There are many ways to improve your photography. Most take years and many are hit-or-miss. If you want to move quickly to the front of the class, you’d do well to spend some time with this newest release from Bruce Barnbaum. Having spent years combing through photo books at the Cleveland Public Library back in the 80’s, I wish this one had been there when I started. It was originally published in 1994 and he keeps updating it.
The Art of Photography sets itself apart from so many other guides by being thorough, but concise and by imparting a lot of knowledge without talking up or down to the reader. Barnbaum’s style is easy to follow and understand. That’s not to say professionals shouldn’t consult the book – there are concepts and knowledge here that everyone will appreciate.
Some of the topics include:
- · Composition
- · Visualization
- · Light
- · Color
- · Filters
- · The Zone System – for both black and white printing and for digital color
- · Creativity
- · Personal style (philosophy)
Too many books fail to address composition. I never thought of “shutter speed” affecting composition, but on page 49, there is a wonderful photo of clouds on a mountain that would not have been anywhere nearly as powerful had he not allowed a full 15 second exposure.
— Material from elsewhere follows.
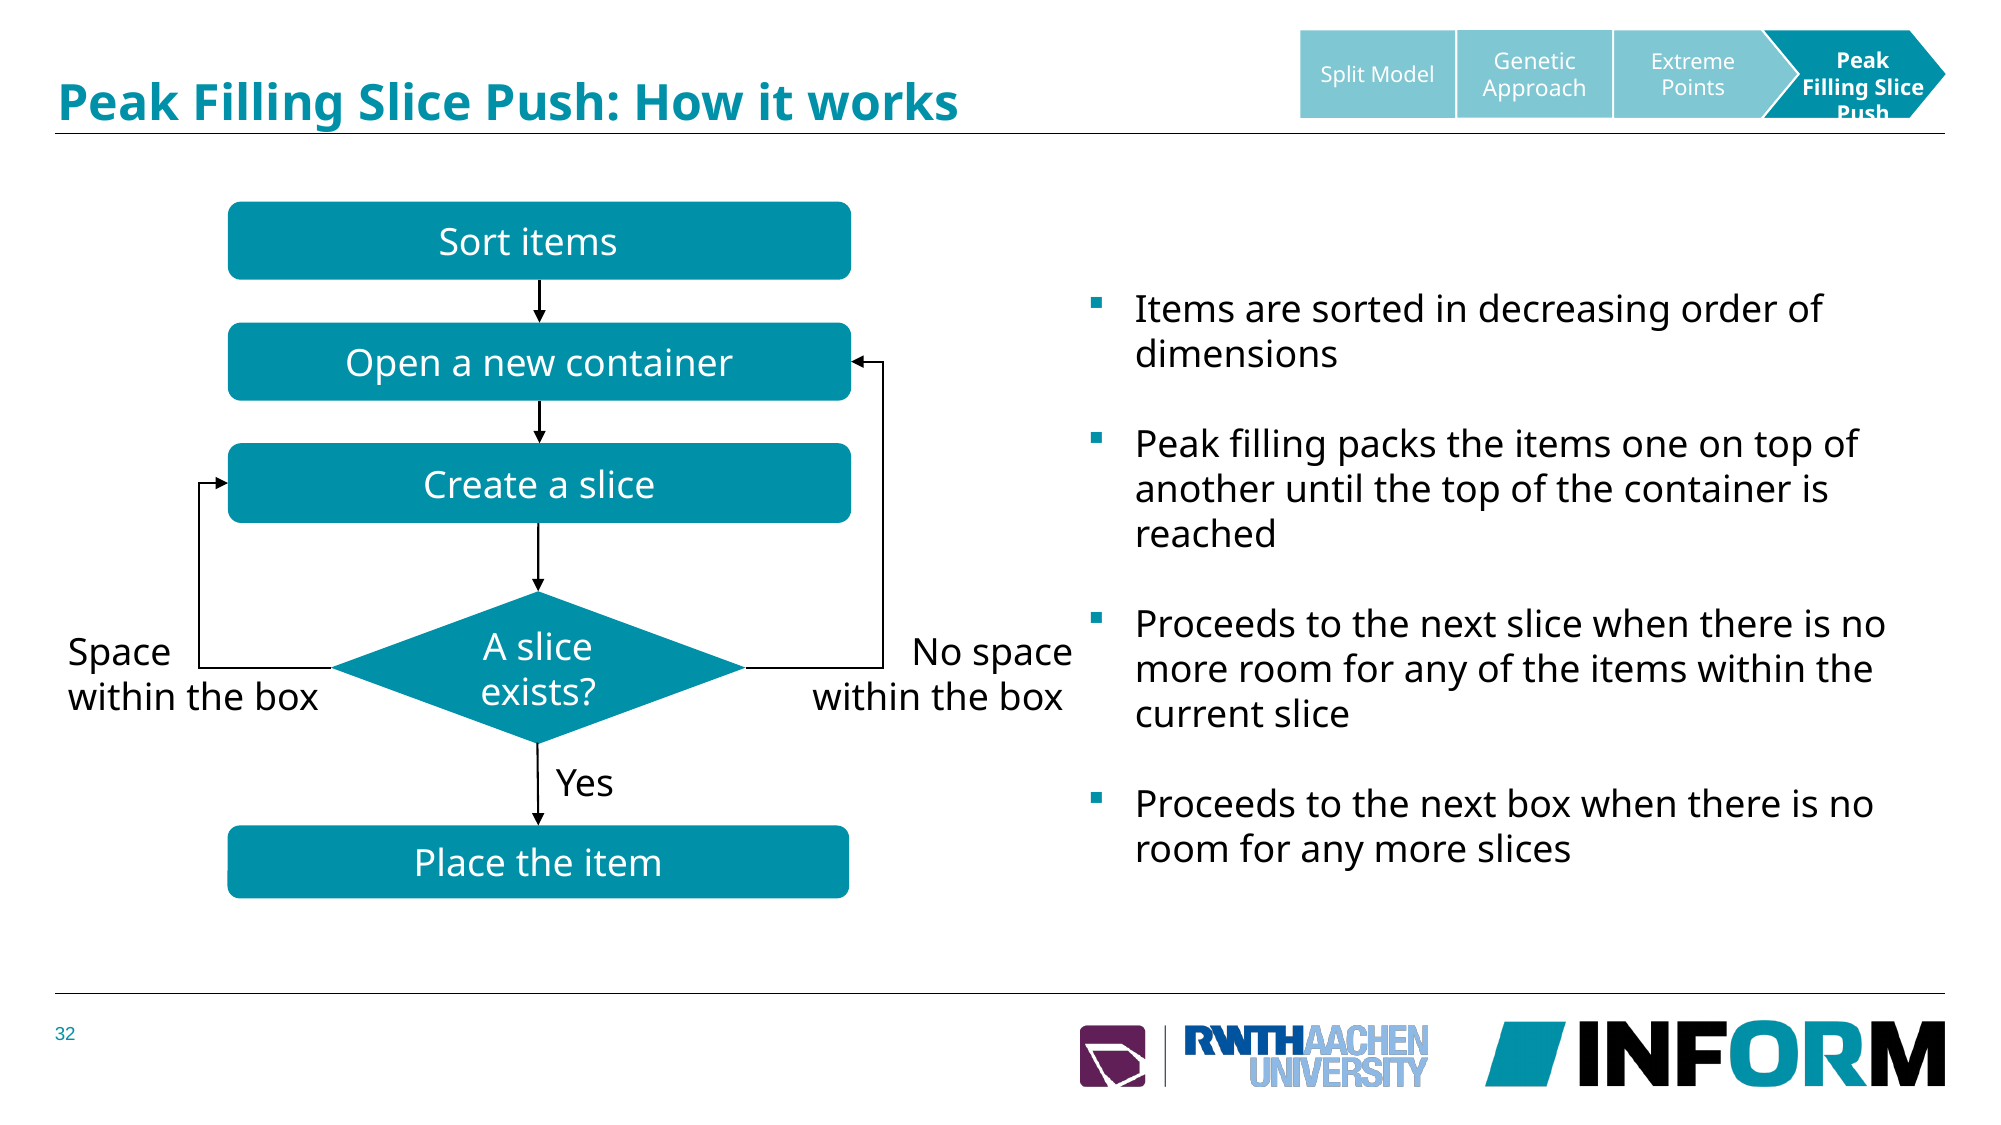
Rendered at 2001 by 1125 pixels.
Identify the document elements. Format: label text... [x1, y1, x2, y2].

After spending over 40 pages on composition, he then takes the entire chapter 13 (hmmm) to break what he calls the ‘myths’ of photography. Most old-time photographers have heard of the “rule of thirds.” Oops, Barnbaum just chopped it down, along with slicing and dicing the “golden rectangle.” Darn, I used to love the rule of thirds.
In the final chapter, Barnbaum also cautions the reader against being overly concerned with developing a personal style. I can’t tell the number of people I know who could have been great photographers, but thought they needed to be something they were not. If you internalize most of this book, you’ll have the best style of all…“someone who just takes really good photos.”